Monday, August 17, 2009

Class Warfare


Two women try to hail a cab: one in her early twenties, the other in her sixties; one open and friendly, the other closed and sour; both wearing haunt couture; both with the same nose, chin and eyes: granddaughter and grandmother.

It's rush hour and there's a major convention in town. They're standing in front of Vidal Sassoon but the cabs racing by are all full. The women are becoming desperate.

I'm not working but I decide to help. I feel that improving our image is my personal duty, besides the older woman's nearing hysteria. I walk over to them, give them a friendly smile and say, "relax -I'll get one for you."

I walk down a block. An empty taxi is rolling toward the curb. Two New Yorker guys are stepping in front of a couple from Iowa to steal it. As it stops, I step in front of them and grab it.

"Hey!" one of them says.

"Thanks for holding it," I say with a smile.

"Your mudder!" he responds, flipping me off.

I tell the driver the situation and he's cool with it so we go down to hand over the taxi.

I get out and open the door for the women with a magnanimous gesture.

The granddaughter smiles with gratitude.

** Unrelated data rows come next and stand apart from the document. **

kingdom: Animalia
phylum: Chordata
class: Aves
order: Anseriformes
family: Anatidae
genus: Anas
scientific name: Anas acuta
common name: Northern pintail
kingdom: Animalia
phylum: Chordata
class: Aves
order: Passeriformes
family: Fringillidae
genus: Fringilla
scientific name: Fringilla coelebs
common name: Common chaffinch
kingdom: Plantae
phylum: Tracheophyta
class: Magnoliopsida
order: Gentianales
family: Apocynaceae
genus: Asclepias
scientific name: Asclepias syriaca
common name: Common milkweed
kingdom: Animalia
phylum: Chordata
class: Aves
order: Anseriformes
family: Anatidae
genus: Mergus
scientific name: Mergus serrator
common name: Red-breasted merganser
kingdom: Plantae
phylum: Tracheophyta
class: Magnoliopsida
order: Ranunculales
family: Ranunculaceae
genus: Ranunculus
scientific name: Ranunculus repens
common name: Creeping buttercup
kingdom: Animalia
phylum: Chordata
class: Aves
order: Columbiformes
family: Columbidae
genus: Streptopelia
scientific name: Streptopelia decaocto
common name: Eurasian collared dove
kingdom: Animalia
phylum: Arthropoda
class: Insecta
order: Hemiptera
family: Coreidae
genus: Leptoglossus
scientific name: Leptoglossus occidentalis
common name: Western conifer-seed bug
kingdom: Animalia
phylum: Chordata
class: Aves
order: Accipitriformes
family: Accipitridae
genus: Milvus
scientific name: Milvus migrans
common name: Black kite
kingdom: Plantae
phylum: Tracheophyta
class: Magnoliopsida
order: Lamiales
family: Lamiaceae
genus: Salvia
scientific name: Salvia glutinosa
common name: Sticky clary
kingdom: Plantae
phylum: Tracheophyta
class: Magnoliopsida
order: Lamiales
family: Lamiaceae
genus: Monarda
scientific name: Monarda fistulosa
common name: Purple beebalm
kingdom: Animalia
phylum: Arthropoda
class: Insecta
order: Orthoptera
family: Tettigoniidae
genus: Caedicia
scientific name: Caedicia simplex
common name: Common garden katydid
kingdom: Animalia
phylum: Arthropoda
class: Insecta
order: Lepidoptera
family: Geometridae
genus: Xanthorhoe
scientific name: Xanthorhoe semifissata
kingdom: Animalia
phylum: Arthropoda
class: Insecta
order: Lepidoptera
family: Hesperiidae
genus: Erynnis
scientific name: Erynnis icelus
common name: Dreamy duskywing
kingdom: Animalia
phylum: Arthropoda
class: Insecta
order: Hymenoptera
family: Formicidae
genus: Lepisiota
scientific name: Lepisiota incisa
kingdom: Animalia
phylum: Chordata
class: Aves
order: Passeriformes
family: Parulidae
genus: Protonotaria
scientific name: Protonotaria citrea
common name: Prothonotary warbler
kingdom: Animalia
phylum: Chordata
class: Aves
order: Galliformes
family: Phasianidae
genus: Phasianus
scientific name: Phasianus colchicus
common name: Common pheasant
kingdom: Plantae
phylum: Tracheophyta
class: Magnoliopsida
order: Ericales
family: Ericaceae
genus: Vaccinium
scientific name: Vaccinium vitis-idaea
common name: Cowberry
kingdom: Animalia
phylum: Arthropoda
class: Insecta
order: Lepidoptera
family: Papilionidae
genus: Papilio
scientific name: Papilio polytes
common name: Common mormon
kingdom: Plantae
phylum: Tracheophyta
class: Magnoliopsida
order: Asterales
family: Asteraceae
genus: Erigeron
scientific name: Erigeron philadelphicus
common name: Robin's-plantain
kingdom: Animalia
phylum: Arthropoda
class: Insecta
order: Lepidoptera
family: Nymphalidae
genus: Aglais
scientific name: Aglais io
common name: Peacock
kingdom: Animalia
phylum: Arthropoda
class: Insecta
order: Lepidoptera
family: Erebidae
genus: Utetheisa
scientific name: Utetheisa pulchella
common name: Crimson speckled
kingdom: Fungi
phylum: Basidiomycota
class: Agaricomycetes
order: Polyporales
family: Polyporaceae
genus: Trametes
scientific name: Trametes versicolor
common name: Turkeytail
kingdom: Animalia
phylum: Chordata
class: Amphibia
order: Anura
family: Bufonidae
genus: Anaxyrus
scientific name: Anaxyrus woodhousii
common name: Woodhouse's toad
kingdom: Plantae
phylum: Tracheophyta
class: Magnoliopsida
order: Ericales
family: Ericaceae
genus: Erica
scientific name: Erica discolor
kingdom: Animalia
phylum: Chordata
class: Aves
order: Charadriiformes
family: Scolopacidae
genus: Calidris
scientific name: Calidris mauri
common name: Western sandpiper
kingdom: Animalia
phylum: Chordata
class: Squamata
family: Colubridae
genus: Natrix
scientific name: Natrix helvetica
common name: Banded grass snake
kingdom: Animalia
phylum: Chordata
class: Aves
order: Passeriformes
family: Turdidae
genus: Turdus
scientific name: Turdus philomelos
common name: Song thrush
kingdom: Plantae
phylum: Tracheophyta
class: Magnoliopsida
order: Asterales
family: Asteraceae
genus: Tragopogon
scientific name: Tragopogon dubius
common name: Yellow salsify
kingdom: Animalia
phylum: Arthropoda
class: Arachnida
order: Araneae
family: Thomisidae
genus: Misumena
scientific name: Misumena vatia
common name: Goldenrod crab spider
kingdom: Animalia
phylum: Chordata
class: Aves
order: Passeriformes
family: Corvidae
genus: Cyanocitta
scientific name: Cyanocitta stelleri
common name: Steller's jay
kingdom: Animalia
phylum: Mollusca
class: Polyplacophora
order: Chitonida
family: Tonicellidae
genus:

Grandmother looks me over with a cold eye. I'm wearing the designer sweater, shirt and slacks that a friend chose for me at Goodwill. But the old woman isn't fooled. Maybe it's the Reboks.

She holds a dollar bill out toward me.

I give her a friendly wave and a gesture of refusal.

She thrusts the bill out again, this time with an expression of hostility and distain.

Who am I to think I can be friends with her?